Deaths attributable to AMR were highest in western sub-Saharan Africa (27.3 per 100,000) and lowest in Australasia (6.5 per 100,000). 

Lower respiratory tract infections imposed the greatest burden overall, accounting for more than 400,000 attributable deaths and 1.5 million associated deaths.

The six leading pathogens associated with AMR (Escherichia coli, Staphylococcus aureus, Klebsiella pneumoniae, Streptococcus pneumoniae, Acinetobacter baumannii and Pseudomonas aeruginosa) were responsible for 929,000 attributable deaths and some 3.6 million associated deaths.

The analysis considered 88 combinations of pathogens and antibiotics. Methicillin-resistant S. aureus remains the most important, responsible for more than 100,000 deaths a year. Six combinations of pathogen and antibiotic each caused between 50,000 and 100,000 deaths.

Understanding the AMR burden and the most important combinations of pathogen and antibiotics “is crucial to making informed and location-specific policy decisions, particularly about infection prevention and control programmes, access to essential antibiotics, and research and development of new vaccines and antibiotics,” the authors comment. 

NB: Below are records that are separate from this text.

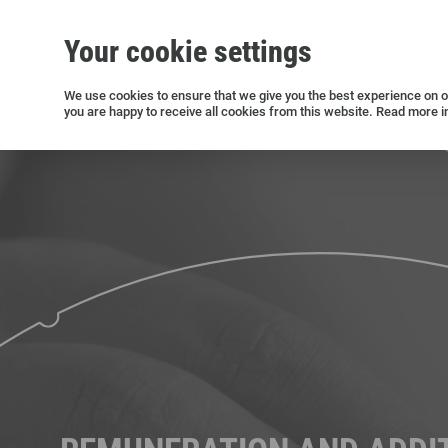
Your cookie settings
Silicon wafers
Siltronic AG
Sustainability
Success Stories
Investor Relations
Press releases
We use cookies to ensure that we give you the best experience on ou
you are happy to receive all cookies from this website. Read more i
Current releases and archive
Open positions in Germany
Open positions in the USA
Open positions in Singapore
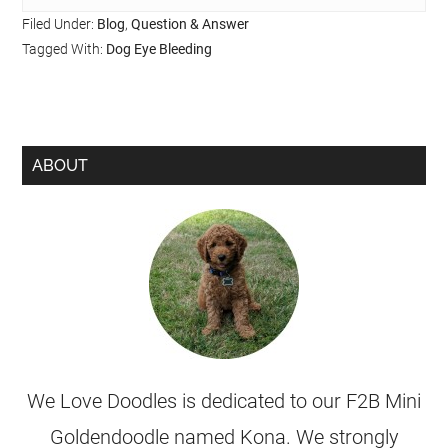
Filed Under:
Blog
,
Question & Answer
Tagged With:
Dog Eye Bleeding
ABOUT
We Love Doodles is dedicated to our F2B Mini
Goldendoodle named Kona. We strongly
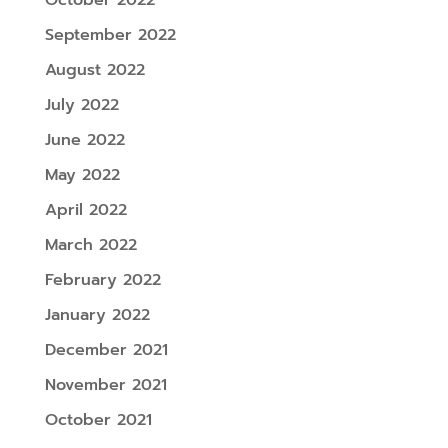
September 2022
August 2022
July 2022
June 2022
May 2022
April 2022
March 2022
February 2022
January 2022
December 2021
November 2021
October 2021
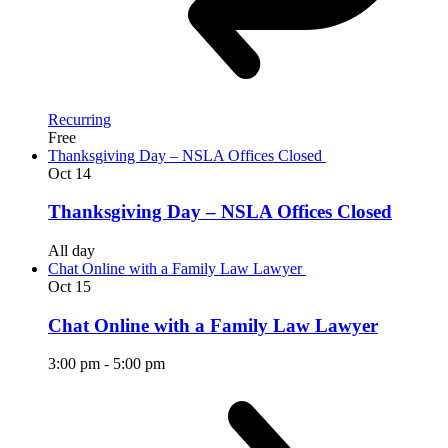
Recurring
Free
Thanksgiving Day – NSLA Offices Closed
Oct
14
Thanksgiving Day – NSLA Offices Closed
All day
Chat Online with a Family Law Lawyer
Oct
15
Chat Online with a Family Law Lawyer
3:00 pm
-
5:00 pm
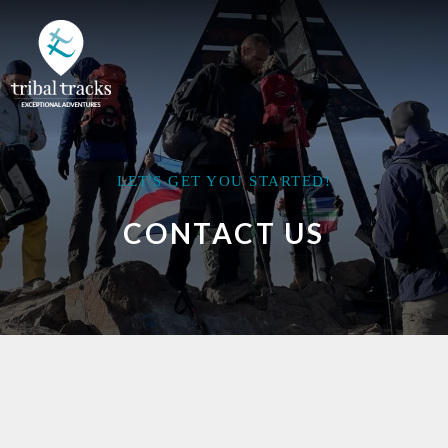
LET'S GET YOU STARTED!
CONTACT US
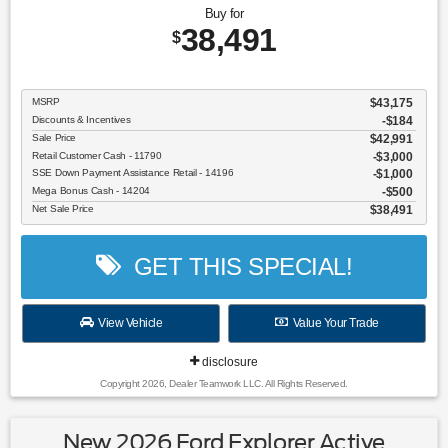
Buy for
38,491
$
MSRP
$43,175
Discounts & Incentives
-$184
Sale Price
$42,991
Retail Customer Cash - 11790
$3,000
SSE Down Payment Assistance Retail - 14196
$1,000
Mega Bonus Cash - 14204
$500
Net Sale Price
$38,491
GET THIS SPECIAL!
View Vehicle
Value Your Trade
disclosure
Copyright 2026, Dealer Teamwork LLC. All Rights Reserved.
New 2026 Ford Explorer Active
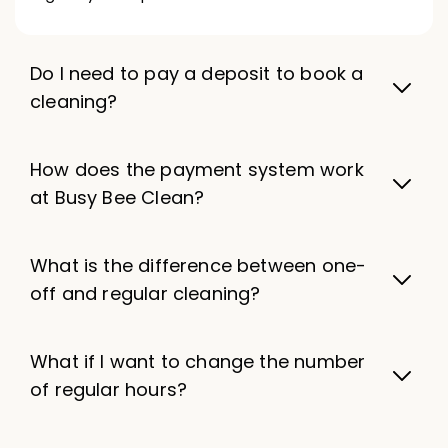
Do I need to pay a deposit to book a
cleaning?
How does the payment system work
at Busy Bee Clean?
What is the difference between one-
off and regular cleaning?
What if I want to change the number
of regular hours?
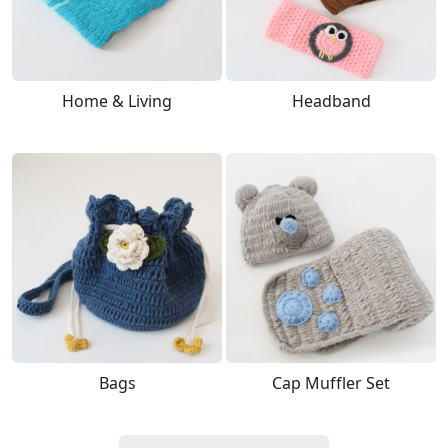
Home & Living
Headband
Bags
Cap Muffler Set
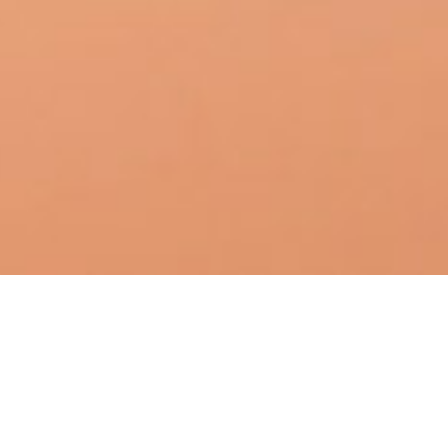
DATE
EDITOR
January 21, 2018
Mindsparkle Mag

“The pandemic has highlighted the importance of global collaboration: political leaders, the healthcare community, the private sector and the public working together to tackle a global health threat,” commented Tim Jinks of the Wellcome Trust.

“Like with Covid-19, we know what needs to be done to address AMR, but must now come together with a sense of urgency and global solidarity if we are to be successful.”